Las noticias que nos llegan ya dan cuenta de la fecundación in vitro de un ser humano que llegó a nacer con el solo objeto de servir de donante de médula para un hermano mayor aquejado de una enfermedad que lo llevaría a la tumba si no se le practicaba un trasplante. Las mal llamadas operaciones de cambio de sexo (en realidad sólo cambia la apariencia sexual) no sólo se anuncian ya como servicios casi rutinarios, sino que son causa suficiente de cambios en las inscripciones del registro civil. La posibilidad de fabricar seres humanos clónicos se reivindica si su finalidad es sacrificarlos en su etapa embrionaria para obtener sus células madre, como si el fin justificase los medios; pero ya sabemos que al menos en tres lugares del mundo se trabaja para que esos seres nazcan: el horror instintivo a la "clonación reproductiva" es cada día más tenue.

La sensibilidad hacia el aprecio de la vida humana se está degradando a enorme velocidad, sobre todo en las sociedades más tecnificadas y tenidas por más civilizadas del planeta. Coexisten en estos momentos el debate ético sobre la experimentación con células madre embrionarias y el silencio espeso y escandaloso ante las legislaciones que consienten el aborto provocado, una matanza sin precedentes de fetos de nueve, diez, veinte o treinta semanas de vida. Sólo en España, en quince años las víctimas de esta práctica ya superan a las de la guerra civil de 1936, y eso ocurre ante la indiferencia general.

La ingeniería biológica, que reduce los seres humanos a mero material de laboratorio, parece hoy por hoy imparable.
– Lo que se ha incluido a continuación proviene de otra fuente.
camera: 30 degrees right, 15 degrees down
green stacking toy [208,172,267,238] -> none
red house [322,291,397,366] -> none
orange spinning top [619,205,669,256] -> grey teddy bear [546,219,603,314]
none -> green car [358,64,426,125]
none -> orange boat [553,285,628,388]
Sus defensores tratan de neutralizar las críticas alegando que son fruto de "creencias religiosas", particularmente católicas. Pero no hace falta apelar a eso, porque también critica la Iglesia otras muchas prácticas inmorales, como pueden ser el asesinato, la estafa o la tortura sin que nadie tenga la ocurrencia de censurar esas críticas por responder a "creencias religiosas". Existe una colosal hipocresía en torno a todo esto.